[DESCRIPTION OF THE TASK] Reproduce the listing verbatim.

[SOURCE DATA]
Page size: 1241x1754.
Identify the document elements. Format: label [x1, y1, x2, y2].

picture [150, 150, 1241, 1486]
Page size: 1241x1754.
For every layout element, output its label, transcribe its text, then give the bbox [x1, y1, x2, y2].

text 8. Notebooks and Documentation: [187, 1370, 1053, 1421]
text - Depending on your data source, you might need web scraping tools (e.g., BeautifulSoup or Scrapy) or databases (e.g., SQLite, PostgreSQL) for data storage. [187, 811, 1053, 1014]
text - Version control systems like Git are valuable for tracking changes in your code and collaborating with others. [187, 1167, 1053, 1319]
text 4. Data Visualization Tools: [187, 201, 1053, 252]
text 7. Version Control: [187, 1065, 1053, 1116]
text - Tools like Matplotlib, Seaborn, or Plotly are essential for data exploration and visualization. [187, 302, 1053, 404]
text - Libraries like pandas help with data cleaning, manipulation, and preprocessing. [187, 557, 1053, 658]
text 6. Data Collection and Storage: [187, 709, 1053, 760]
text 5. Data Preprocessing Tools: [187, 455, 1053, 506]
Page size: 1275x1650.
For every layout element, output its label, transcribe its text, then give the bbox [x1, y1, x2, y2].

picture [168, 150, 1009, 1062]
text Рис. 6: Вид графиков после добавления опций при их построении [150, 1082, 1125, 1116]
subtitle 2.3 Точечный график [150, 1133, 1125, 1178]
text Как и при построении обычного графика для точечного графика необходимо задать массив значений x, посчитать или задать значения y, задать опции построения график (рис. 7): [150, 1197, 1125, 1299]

[SOLUTION]
Page size: 1241x1754.
Identify the document elements. Format: label [x1, y1, x2, y2].

picture [150, 150, 1241, 1486]
Page size: 1241x1754.
For every layout element, output its label, transcribe its text, then give the bbox [x1, y1, x2, y2].

text 8. Notebooks and Documentation: [187, 1370, 1053, 1421]
text - Depending on your data source, you might need web scraping tools (e.g., BeautifulSoup or Scrapy) or databases (e.g., SQLite, PostgreSQL) for data storage. [187, 811, 1053, 1014]
text - Version control systems like Git are valuable for tracking changes in your code and collaborating with others. [187, 1167, 1053, 1319]
text 4. Data Visualization Tools: [187, 201, 1053, 252]
text 7. Version Control: [187, 1065, 1053, 1116]
text - Tools like Matplotlib, Seaborn, or Plotly are essential for data exploration and visualization. [187, 302, 1053, 404]
text - Libraries like pandas help with data cleaning, manipulation, and preprocessing. [187, 557, 1053, 658]
text 6. Data Collection and Storage: [187, 709, 1053, 760]
text 5. Data Preprocessing Tools: [187, 455, 1053, 506]
Page size: 1275x1650.
For every layout element, output its label, transcribe its text, then give the bbox [x1, y1, x2, y2].

picture [168, 150, 1009, 1062]
text Рис. 6: Вид графиков после добавления опций при их построении [150, 1082, 1125, 1116]
subtitle 2.3 Точечный график [150, 1133, 1125, 1178]
text Как и при построении обычного графика для точечного графика необходимо задать массив значений x, посчитать или задать значения y, задать опции построения график (рис. 7): [150, 1197, 1125, 1299]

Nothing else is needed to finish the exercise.